## PAGE EXTRACT
============================================================
Peer Health Information Mentors

hope party people_cropped

Project Details

  • Project Team Leaders:
    Lorna Latham, CEO, Flint Urban League
    Terrance Campbell, YOUR Center
    Alison Grodzinski, PRC
  • Funding Source: National Library of Medicine
  • Project Dates: 2010-2012


In partnership with the PRC-MI and YOUR Center, the Flint Urban League was granted a contract to help promote quality HIV/AIDS information in Flint and Genesee County.

The aim of the Peer Health Information Mentors Project (PHIM) was to provide training and develop resources within the Flint Urban League to better contribute to health improvement in Genesee County.  The specific goals of Peer Health Information Mentors Project are to: 1) increase access and use of HIV/AIDS information resources among 18-24 year olds in Flint and Genesee County, Michigan, and 2) increase health information literacy in order to better prepare our community to be more effective consumers of health information online. A key aspect of this work involved making quality HIV/STI prevention information meaningful and appealing to young adults and their peers through incorporation of local issues and resources, personal stories and commentary.

To accomplish these goals, we used a peer health educator model. We trained 6-8 PHIMs who learned methods and strategies for finding quality health information online and applied that knowledge through peer-led workshops and online through existing social media websites (including HOPE).  The Pew Internet study reports that 93% of teens and young adults (13-24 years) use a social networking website such as Facebook, MySpace, Twitter (Pew, 2009). Focus groups conducted by our research partners among this age group revealed that these sites are popular for communicating and sharing information within Flint as well (Veinot, 2010). This provides an ideal opportunity to build on traditional information dissemination efforts related to HIV/AIDS and reach a broader group of young adults that may not be able or willing to access traditional resources.
============================================================
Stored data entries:
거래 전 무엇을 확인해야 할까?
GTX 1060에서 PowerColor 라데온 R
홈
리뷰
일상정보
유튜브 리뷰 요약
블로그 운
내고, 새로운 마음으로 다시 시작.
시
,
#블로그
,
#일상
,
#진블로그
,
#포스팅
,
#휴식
============================================================
## WHAT YOU ARE ASKED TO DO
Write out, word for word, the passage of the Peer Health Information Mentors page that opens with the words containing "To accomplish these" and closes with "access traditional resources.".

## OUTPUT BELOW
To accomplish these goals, we used a peer health educator model. We trained 6-8 PHIMs who learned methods and strategies for finding quality health information online and applied that knowledge through peer-led workshops and online through existing social media websites (including HOPE).  The Pew Internet study reports that 93% of teens and young adults (13-24 years) use a social networking website such as Facebook, MySpace, Twitter (Pew, 2009). Focus groups conducted by our research partners among this age group revealed that these sites are popular for communicating and sharing information within Flint as well (Veinot, 2010). This provides an ideal opportunity to build on traditional information dissemination efforts related to HIV/AIDS and reach a broader group of young adults that may not be able or willing to access traditional resources.